What the task asks: Reproduce, without alteration, the lines of the items from the line containing "pose: elev=68.5 azim=343.0" through the line containing "Dot at: (195, 289)", both included, and omit the pictures from your answer.

Records for processing:
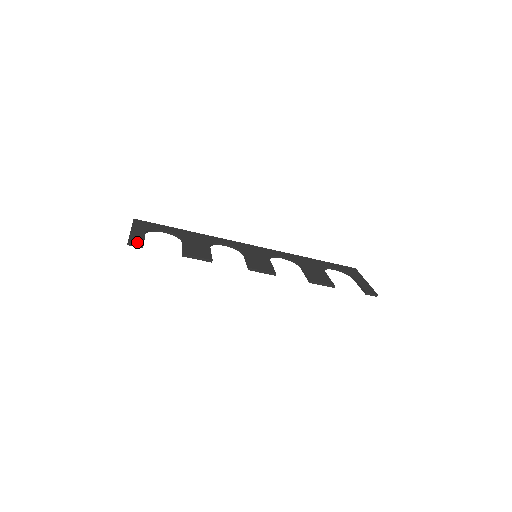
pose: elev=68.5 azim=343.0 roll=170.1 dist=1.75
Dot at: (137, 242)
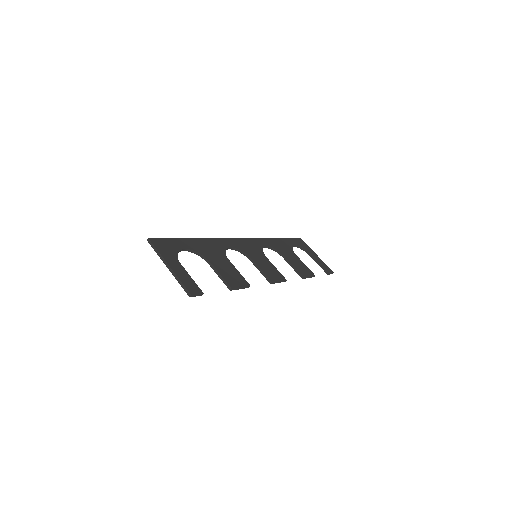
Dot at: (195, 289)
--
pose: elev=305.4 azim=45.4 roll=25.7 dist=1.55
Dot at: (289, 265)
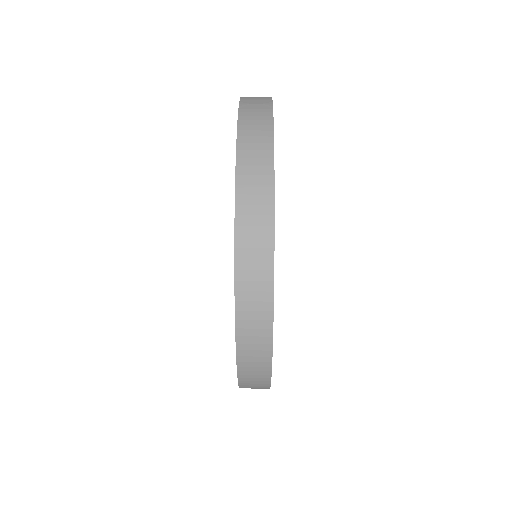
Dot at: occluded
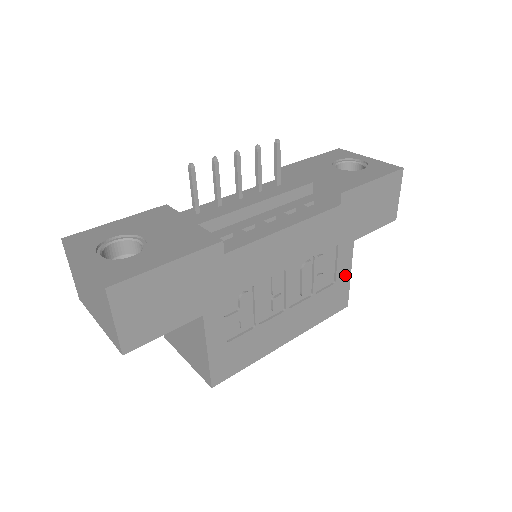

Finished answer:
pose: elev=68.5 azim=343.0 roll=170.1 dist=1.75
Dot at: (137, 242)
Dot at: (195, 289)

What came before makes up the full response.